Ciudad del Vaticano – El Papa León XIV se reunió este viernes con la Red Mundial de Oración del Papa, una obra pontificia de alcance global, destacando la profunda interconexión entre la oración, los desafíos contemporáneos de la humanidad y la misión evangelizadora de la Iglesia. Durante su alocución, el Santo Padre subrayó la esencia de este apostolado, cuyo propósito fundamental es movilizar a los católicos alrededor del mundo en una red de intercesión por las intenciones que cada mes proponen, abordando tanto las urgentes necesidades globales como la vida interna y la expansión misionera del catolicismo.
En un discurso que resonó con la importancia de la fe activa, el Pontífice expresó su sincero agradecimiento a los miembros de la Red por su incansable labor en la difusión de estas intenciones. Con un alcance que abarca a decenas de millones de personas en cada rincón del planeta, esta organización logra que diariamente, innumerables fieles eleven estas súplicas ante Dios. León XIV enfatizó cómo este vasto movimiento de oración constituye un pilar fundamental para la Iglesia, recordándoles que su labor “no es externa a la obra evangélica del Cuerpo de Cristo, sino una parte integral de ella.” Esta afirmación subraya la convicción de que la oración no es un mero complemento, sino el motor que impulsa y sostiene toda acción apostólica y misionera.
La espiritualidad que guía el apostolado de la oración, según explicó el Papa, encuentra sus raíces más profundas en el Corazón de Jesús. Esta devoción no solo facilita un conocimiento más íntimo del Señor, sino que también nutre una compasión y empatía crecientes en aquellos que ofrecen su apoyo orante a quienes más lo necesitan. La referencia al Corazón de Jesús, símbolo del amor incondicional y la misericordia divina, sirve como un recordatorio de que la verdadera intercesión surge de un lugar de amor profundo y solidaridad con el sufrimiento ajeno. Esta conexión espiritual dota a los miembros de la Red de la capacidad de comprender y sentir las realidades que presentan en sus oraciones, transformando su acto de intercesión en una expresión genuina de caridad.

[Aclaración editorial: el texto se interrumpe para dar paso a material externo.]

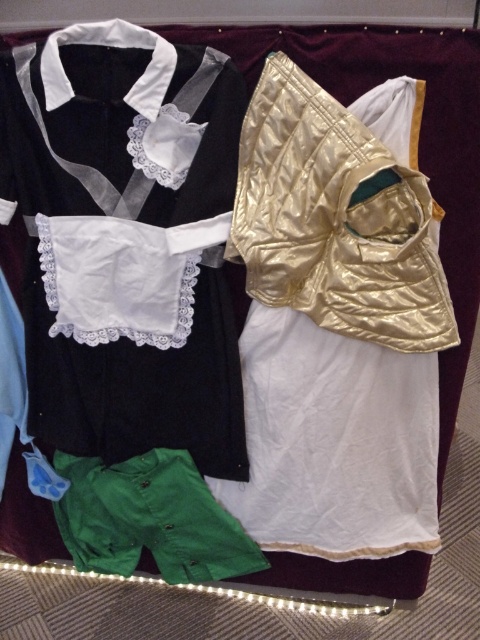
You are organizing a clothing store and need to hang the black velvet shirt at upper left and the green cotton shorts at lower left. Since the hanger for the black velvet shirt is above the green cotton shorts, does this mean the shirt is placed higher than the shorts?

Yes, the black velvet shirt at upper left is positioned over the green cotton shorts at lower left, so it is placed higher.

You are a tailor measuring the distance between garments on a display. The gold quilted dress at upper right and the green cotton shorts at lower left need to be spaced exactly 10 inches apart for proper display. Based on the image, is the current spacing between them sufficient?

The distance between the gold quilted dress at upper right and the green cotton shorts at lower left is 10.06 inches, which is slightly more than the required 10 inches. Therefore, the current spacing is sufficient for proper display.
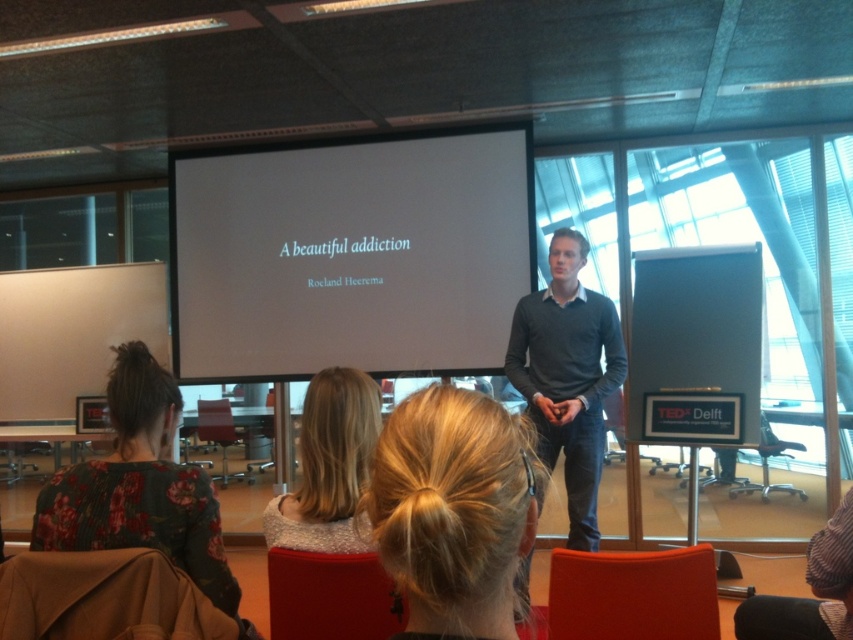
Question: Which point is closer to the camera?

Choices:
 (A) (790, 492)
 (B) (154, 476)
 (C) (508, 305)
 (D) (527, 464)

Answer: (D)

Question: Does matte red chair at lower center have a larger size compared to black plastic chair at center?

Choices:
 (A) no
 (B) yes

Answer: (A)

Question: Can you confirm if brown fabric chair at lower left is positioned to the right of matte red chair at lower center?

Choices:
 (A) no
 (B) yes

Answer: (A)

Question: Is dark gray sweater at center closer to the viewer compared to blonde hair at center?

Choices:
 (A) yes
 (B) no

Answer: (B)

Question: Based on their relative distances, which object is nearer to the dark gray sweater at center?

Choices:
 (A) blonde hair at center
 (B) matte red chair at lower center

Answer: (A)

Question: Which of the following is the closest to the observer?

Choices:
 (A) floral fabric dress at lower left
 (B) metallic silver chair at center

Answer: (A)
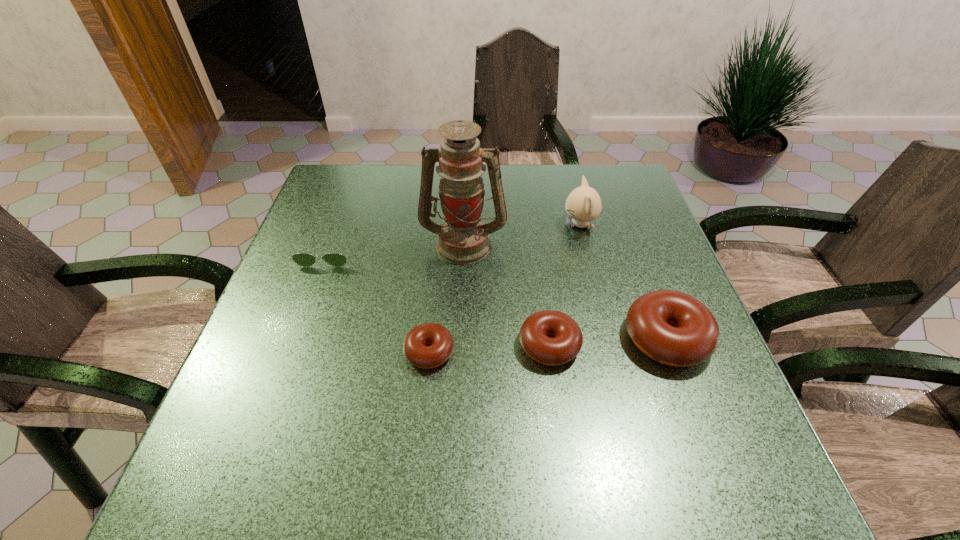
What are the coordinates of `vacant region located 0.130m on the left of the rightmost doughnut` in the screenshot? It's located at 560,339.

Find the location of a particular element. Image resolution: width=960 pixels, height=540 pixels. free spot located 0.100m on the face of the kitten is located at coordinates (524, 225).

The image size is (960, 540). I want to click on vacant space located 0.210m on the face of the kitten, so click(483, 225).

Image resolution: width=960 pixels, height=540 pixels. Identify the location of free space located on the face of the kitten. (468, 225).

Image resolution: width=960 pixels, height=540 pixels. I want to click on free location located 0.170m on the back of the oil lamp, so (x=466, y=188).

Find the location of a particular element. The width and height of the screenshot is (960, 540). free spot located on the front-facing side of the sunglasses is located at coordinates (311, 299).

At what (x,y) coordinates should I click in order to perform the action: click on object located in the left edge section of the desktop. Please return your answer as a coordinate pair (x, y). Looking at the image, I should click on (302, 259).

Where is `doughnut that is positioned at the right edge`? This screenshot has height=540, width=960. doughnut that is positioned at the right edge is located at coordinates pyautogui.click(x=671, y=327).

Locate an element on the screen. The image size is (960, 540). kitten that is at the right edge is located at coordinates (583, 204).

Identify the location of vacant space at the far edge. (534, 179).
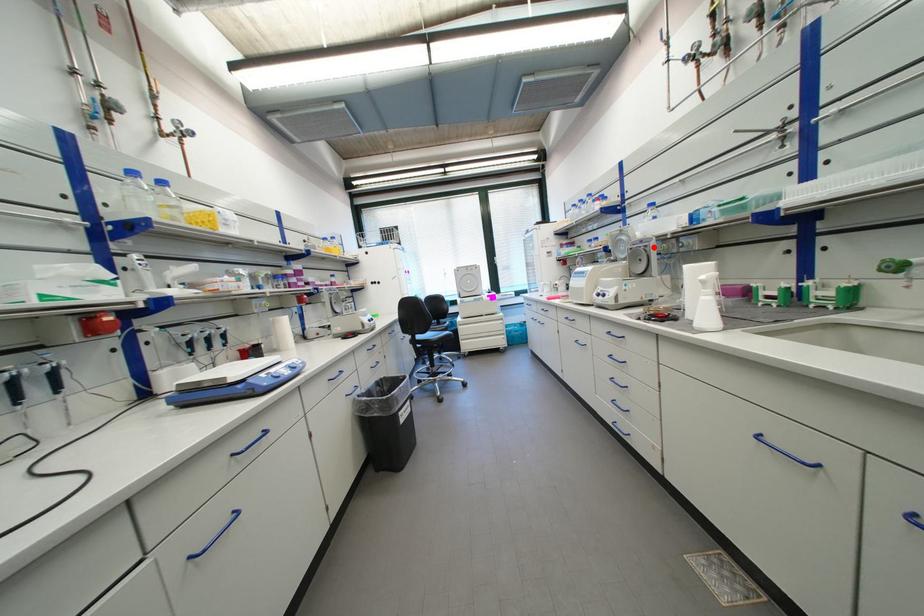
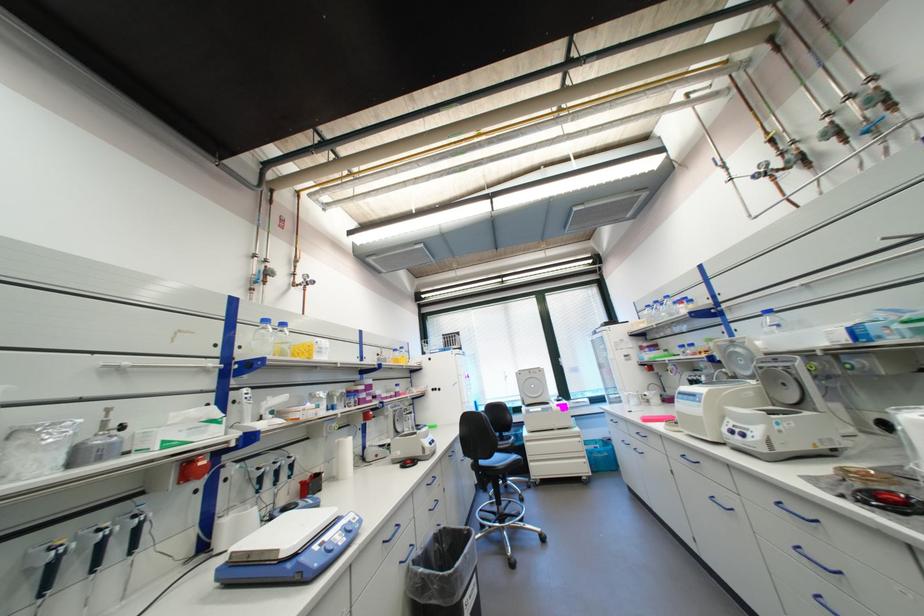
Locate, in the second image, the point that corresponds to the highlighted location in the first image.

(796, 369)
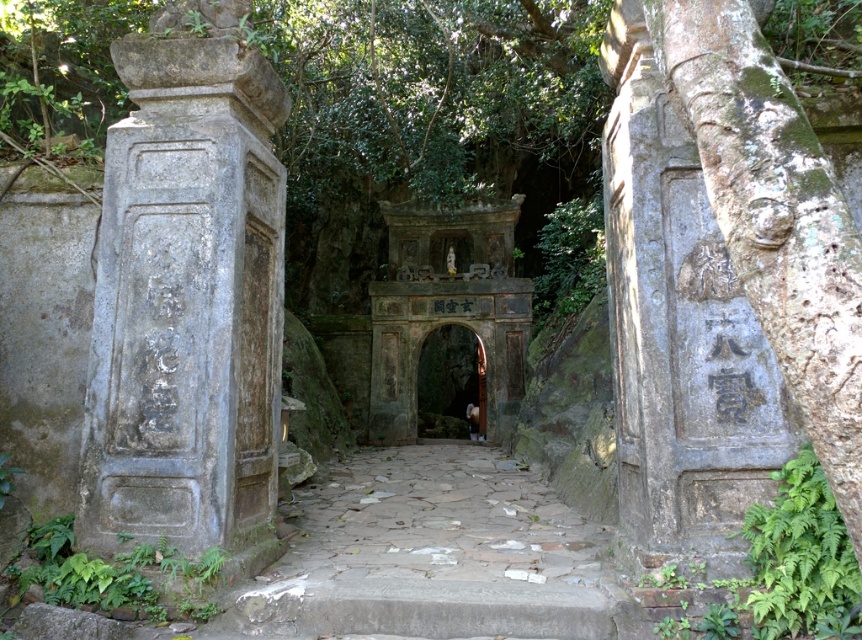
Is point (251, 464) positioned behind point (829, 560)?

That is True.

What do you see at coordinates (188, 298) in the screenshot?
I see `gray stone pillar at left` at bounding box center [188, 298].

Image resolution: width=862 pixels, height=640 pixels. I want to click on gray stone pillar at left, so click(x=188, y=298).

Does point (454, 568) come farther from viewer compared to point (786, 566)?

Yes, it is behind point (786, 566).

Does point (257, 628) lie behind point (753, 577)?

Yes, it is behind point (753, 577).

At what (x,y) coordinates should I click in order to perform the action: click on stone paved path at center. Please return your answer as a coordinate pair (x, y). The height and width of the screenshot is (640, 862). Looking at the image, I should click on (431, 556).

Between stone paved path at center and green leafy plant at lower left, which one appears on the left side from the viewer's perspective?

green leafy plant at lower left

At what (x,y) coordinates should I click in order to perform the action: click on stone paved path at center. Please return your answer as a coordinate pair (x, y). The image size is (862, 640). Looking at the image, I should click on (431, 556).

Is point (416, 612) positioned after point (48, 589)?

No, it is not.

Identify the location of stone paved path at center. (431, 556).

El Papa León XIV articuló su ferviente deseo de que, a través de su apostolado, la Red continúe fortaleciendo la conciencia entre los bautizados sobre su identidad como “amigos y apóstoles de Cristo”. Esta vocación universal a la misión, inherente a todo cristiano, se ve potenciada por el compromiso con la oración y la intercesión. Ser amigo de Cristo implica una relación personal y profunda con Él, mientras que ser apóstol conlleva la responsabilidad de compartir su mensaje y su amor con el mundo. La Red, por tanto, se convierte en un vehículo esencial para que los fieles no solo profundicen su relación con Dios, sino que también comprendan y asuman activamente su papel en la propagación del Evangelio.
Un punto crucial del mensaje papal fue la imperativa necesidad de involucrar a las nuevas generaciones en este apostolado. El Pontífice hizo un llamado particular a invitar a los jóvenes a participar activamente, no solo para asegurar la continuidad de la Red, sino para formar “la próxima generación de intercesores por las necesidades del mundo entero”. La participación juvenil es vista como vital para infundir nueva energía y perspectivas en la oración global, conectando las preocupaciones contemporáneas de la juventud con la dimensión espiritual y evangelizadora de la Iglesia. La vitalidad y el compromiso de los jóvenes son esenciales para que la misión de la Red se adapte y prospere en un mundo en constante cambio.
En este contexto, el Papa León XIV destacó el Movimiento Eucarístico Juvenil (MEJ) como un camino particularmente fecundo para alcanzar este objetivo. El MEJ, rama juvenil de la Red Mundial de Oración del Papa, ofrece a los jóvenes una oportunidad única para crecer en una intimidad más profunda con el Señor, especialmente a través de la devoción a la Eucaristía. Al centrar su espiritualidad en el misterio eucarístico, fuente y cumbre de la vida cristiana, el MEJ capacita a los jóvenes para un encuentro personal con Cristo y los prepara para ser testigos de su amor en el mundo. Este movimiento representa una estrategia clave para nutrir la fe y el compromiso misionero entre los más jóvenes, asegurando que el legado de oración y servicio continúe floreciendo.
Concluyendo su encuentro, el Santo Padre extendió un cordial agradecimiento a todos los miembros de la Red Mundial de Oración del Papa por sus incansables esfuerzos en la promoción de la oración a nivel global, específicamente por las intenciones del Pontífice. Animó a todos a perseverar en este camino con un “espíritu gozoso”, una invitación a abrazar la misión con alegría y esperanza, confiando en el poder transformador de la oración. El mensaje del Papa León XIV reafirma la oración como el corazón palpitante de la Iglesia, indispensable para enfrentar los retos del presente y construir un futuro de fe y servicio.